• **Study text**:
++++++++++++++++++++

A lighthearted look at news, events, culture and everyday life in New York. The opinions expressed are solely those of the writer.
By Nina Pajak
According to a UK university study of 5,000 subjects, it turns out couples without children are happier in their relationships.
Well. Bully for them. Perhaps someone ought to have mentioned this to me, oh I don’t know, seventeen months ago?
Just kidding. I love my daughter and wouldn’t trade her for anything in the world, and I’m sure my second husband will attest to having the same feelings about his own kids, too.
In all honesty, though, it’s not exactly news (or science) that marriage post-baby gets a whole lot harder. In fact, until we had our darling little V, I never really understood why our elders were constantly reminding us of how difficult marriage is. Now I’m beginning to get it. We are tired. We are stressed. The background soundtrack to our lives often features a fair amount of baby wailing. There’s always a list a mile long of chores we need to catch up on when all we want to do is sit for five minutes, undisturbed. If it’s not the baby who needs tending, it’s the dog. We are under-exercised, under-socialized, and over budget. Naturally, this leads to a fair amount of connubial tension. There are days when our communication is limited to back and forth exchanges of the following:
“Will you change this diaper? It’s your turn.”
Which is probably healthier than the days when our communication is achieved solely using the child as conduit. For example:
Me, to V: Sweetie, maybe dada will change this diaper since I did the last two!
Mr. P, to V: Well, if mommy wants daddy to go pick up dog food, she’s going to have to change it herself!

++++++++++++++++++++

• **Input data**:
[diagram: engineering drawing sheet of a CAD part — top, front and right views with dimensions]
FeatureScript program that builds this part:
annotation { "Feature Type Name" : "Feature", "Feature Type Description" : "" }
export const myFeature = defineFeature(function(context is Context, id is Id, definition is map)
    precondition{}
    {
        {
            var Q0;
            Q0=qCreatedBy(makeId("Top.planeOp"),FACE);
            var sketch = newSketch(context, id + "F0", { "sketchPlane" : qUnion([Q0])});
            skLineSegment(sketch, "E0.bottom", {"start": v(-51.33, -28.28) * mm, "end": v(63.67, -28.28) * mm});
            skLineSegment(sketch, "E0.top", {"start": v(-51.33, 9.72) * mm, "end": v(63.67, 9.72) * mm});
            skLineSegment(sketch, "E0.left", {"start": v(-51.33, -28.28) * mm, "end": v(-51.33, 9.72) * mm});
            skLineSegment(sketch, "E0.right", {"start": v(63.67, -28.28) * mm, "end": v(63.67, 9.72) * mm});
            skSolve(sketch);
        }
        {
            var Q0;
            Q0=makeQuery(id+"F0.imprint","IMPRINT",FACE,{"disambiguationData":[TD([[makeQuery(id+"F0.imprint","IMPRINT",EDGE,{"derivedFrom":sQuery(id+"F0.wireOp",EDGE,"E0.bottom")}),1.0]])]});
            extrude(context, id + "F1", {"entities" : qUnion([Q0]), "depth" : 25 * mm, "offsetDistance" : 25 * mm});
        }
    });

++++++++++++++++++++

• **Tasks**:
1: In the column on marriage after a baby, how many subjects took part in the UK university study?
2: Pick up the column on marriage after a baby and keep writing from its final line onward.

• **Responses to the exercise**:
1: 5,000 subjects.

2:
Romantic, I know. But really, beyond conception, what’s supposed to be romantic about having a baby? There is no better natural birth control than an infant. Think about it: both partners are sleep-deprived, vomit-scented, wearing the same sweatpants for three days despite being polka dotted with various formations of repulsive stains. It’s difficult not to argue about little things, like who knows better how to warm a bottle or what temperature the bath water should be or whose fault it was that the baby fell down went boom. I’ve had mom friends describe their relationships with their husbands as being like good friends who live together and also don’t like each other very much.
Ultimately—and I suppose ideally—we all get through it because we are thankful for our spouses and admire their abilities as parents. We can admit that perhaps we’re not exactly behaving as our best selves all the time, and these people with whom we’re partnered are enduring just as much as they are dishing out. We’re experiencing something challenging together, and the reason for and product of all that bickering and exhaustion and dry cleaning is pretty damn wonderful, albeit extremely noisy, demanding, and possibly a little insane.
Like a tiny, adorable, cherub-faced mental patient.
We may not have the time or energy or funds or ability to travel and wine and dine and sweep each other off our respective feet like those golden, enviable, carefree DINKs, but we’re sharing something amazing and miraculous and occasionally traumatic, and that’s good enough for now.